A standing order is a recurring authorization to purchase or pay. The concept can apply to both the purchasing and payables areas, where the differences are as follows:
- Purchasing. A recurring purchase order, which may be called a master purchase order, is issued to a supplier that authorizes recurring deliveries to the buyer. This agreement typically specifies the prices to be paid and quantities to be delivered over a specific purchasing period. The seller may be required to wait for specific authorizations to be sent by the buyer, or simply to make deliveries on a recurring basis.
- Payables. Recurring payments of the same amount are made to suppliers. This approach is commonly used for contractual obligations, such as monthly payments for insurance, rent, loans, and parking fees. This is typically in the form of instructions with the buyer's bank to issue payments at regular intervals to the seller's bank account. The information on a standing order is commonly noted on an authorization form that is required by the buyer's bank.

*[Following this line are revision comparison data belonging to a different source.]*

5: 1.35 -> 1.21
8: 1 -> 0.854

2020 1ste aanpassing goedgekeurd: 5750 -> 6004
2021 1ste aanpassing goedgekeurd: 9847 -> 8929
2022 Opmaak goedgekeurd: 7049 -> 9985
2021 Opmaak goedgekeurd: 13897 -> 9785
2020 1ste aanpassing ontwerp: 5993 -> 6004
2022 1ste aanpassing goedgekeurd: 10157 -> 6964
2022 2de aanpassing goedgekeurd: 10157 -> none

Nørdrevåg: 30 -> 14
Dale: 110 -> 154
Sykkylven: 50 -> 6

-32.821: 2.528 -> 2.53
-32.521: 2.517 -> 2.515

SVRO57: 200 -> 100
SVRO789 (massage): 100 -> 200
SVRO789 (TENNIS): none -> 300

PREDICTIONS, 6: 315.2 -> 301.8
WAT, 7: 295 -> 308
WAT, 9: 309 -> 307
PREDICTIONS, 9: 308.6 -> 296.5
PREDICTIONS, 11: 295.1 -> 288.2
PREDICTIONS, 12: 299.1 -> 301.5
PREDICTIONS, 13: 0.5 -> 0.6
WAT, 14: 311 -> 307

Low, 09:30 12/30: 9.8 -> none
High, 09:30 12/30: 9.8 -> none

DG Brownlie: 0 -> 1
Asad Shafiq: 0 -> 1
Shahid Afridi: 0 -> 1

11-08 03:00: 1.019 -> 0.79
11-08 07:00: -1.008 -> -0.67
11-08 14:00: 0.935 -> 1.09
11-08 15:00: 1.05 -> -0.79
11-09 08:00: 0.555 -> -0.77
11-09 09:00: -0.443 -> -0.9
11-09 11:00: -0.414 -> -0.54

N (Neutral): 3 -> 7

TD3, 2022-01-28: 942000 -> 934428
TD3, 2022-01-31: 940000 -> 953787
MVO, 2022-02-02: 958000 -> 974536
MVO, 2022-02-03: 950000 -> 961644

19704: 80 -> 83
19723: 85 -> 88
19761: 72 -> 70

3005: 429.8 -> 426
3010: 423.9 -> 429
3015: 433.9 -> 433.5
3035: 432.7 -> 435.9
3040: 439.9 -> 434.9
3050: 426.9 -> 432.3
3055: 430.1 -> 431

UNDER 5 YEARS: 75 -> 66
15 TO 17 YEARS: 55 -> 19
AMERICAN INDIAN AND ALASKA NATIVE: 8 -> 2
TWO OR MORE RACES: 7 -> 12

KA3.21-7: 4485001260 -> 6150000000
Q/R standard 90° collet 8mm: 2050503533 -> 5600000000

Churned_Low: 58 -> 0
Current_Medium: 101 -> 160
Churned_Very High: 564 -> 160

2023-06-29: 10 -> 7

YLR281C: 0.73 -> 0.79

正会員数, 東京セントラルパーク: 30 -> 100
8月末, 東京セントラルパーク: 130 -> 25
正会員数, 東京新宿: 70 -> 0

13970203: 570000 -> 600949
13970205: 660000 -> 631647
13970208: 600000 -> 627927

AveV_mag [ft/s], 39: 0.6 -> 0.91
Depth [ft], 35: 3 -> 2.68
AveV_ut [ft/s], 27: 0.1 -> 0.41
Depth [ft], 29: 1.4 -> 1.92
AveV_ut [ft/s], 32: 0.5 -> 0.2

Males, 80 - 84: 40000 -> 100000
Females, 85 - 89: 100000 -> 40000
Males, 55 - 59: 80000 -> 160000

Standing orders can increase the efficiency of a business by replicating purchases and payments, rather than requiring that individual transactions be initiated each time a purchase or payment must be made. Doing so greatly reduces the associated amount of paperwork. The danger in using them is that they may run too long, so that purchases may continue to be made after they are no longer needed, or payments made after there is no longer an obligation to do so. Consequently, the termination dates of standing orders must be constantly monitored.
Another concern is that either type of standing order can create a significant obligation for a business, so tightly restrict the number of employees who are authorized to issue them.